Model for repair of a telomeric stalled replication fork. A replication fork is stalled at the Tus/Ter barrier (top). Resection of the lagging strand followed by DNA replication resumption would leave a ssDNA gap behind the fork (depicted on the left). The gap can be filled by post-replicative HR mediated by the Rad51 and Rad52 proteins amongst others. Deletions may arise via non-allelic HR repair of the ssDNA gap, in a process that is counteracted by Sgs1’s ability to disrupt aberrant strand invasion events. Alternatively, extended or prolonged fork regression might occur that is mediated by Mph1 (depicted on the right). Binding of Telomerase and the addition of telomeric repeats to the regressed fork could create a recombinogenic substrate that engages in HR with the telomeric repeats downstream of the Ter sites.

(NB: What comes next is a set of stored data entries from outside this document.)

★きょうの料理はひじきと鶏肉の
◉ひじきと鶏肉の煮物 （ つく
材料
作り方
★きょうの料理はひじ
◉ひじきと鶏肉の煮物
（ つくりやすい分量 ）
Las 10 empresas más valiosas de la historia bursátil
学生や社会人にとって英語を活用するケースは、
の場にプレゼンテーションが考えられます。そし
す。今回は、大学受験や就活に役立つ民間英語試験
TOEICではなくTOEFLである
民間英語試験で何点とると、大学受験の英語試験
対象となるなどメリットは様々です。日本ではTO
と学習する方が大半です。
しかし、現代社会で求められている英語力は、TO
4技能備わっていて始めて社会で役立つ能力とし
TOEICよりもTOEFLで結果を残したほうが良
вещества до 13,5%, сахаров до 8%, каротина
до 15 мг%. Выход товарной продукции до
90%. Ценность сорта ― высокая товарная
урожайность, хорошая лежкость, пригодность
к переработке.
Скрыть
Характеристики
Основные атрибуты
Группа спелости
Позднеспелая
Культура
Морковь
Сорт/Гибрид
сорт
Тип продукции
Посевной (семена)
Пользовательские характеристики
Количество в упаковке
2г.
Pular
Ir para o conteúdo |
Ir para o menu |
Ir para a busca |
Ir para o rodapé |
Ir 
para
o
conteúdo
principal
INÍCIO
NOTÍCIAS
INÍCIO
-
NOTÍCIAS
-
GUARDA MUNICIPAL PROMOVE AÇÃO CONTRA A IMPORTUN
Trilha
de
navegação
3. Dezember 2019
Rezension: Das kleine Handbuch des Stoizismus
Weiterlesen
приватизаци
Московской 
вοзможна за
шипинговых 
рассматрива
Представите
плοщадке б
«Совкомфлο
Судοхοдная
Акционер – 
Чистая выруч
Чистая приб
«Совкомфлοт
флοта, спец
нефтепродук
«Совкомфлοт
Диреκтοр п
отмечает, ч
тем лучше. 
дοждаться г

Resolution of this HR intermediate would result in the observed telomere-proximal truncations observed in esc2 mutants. Large structural rearrangements could arise if unresolved HR intermediates are carried into mitosis and undergo chromosome breakage. Loss of Esc2 is proposed to lead to dysregulation of Mph1 activity, resulting in more extensive fork regression. Srs2 might normally serve to prevent HR intermediates from being processed correctly, with the result that srs2 cells funnel intermediates preferentially down the left branch of the pathway.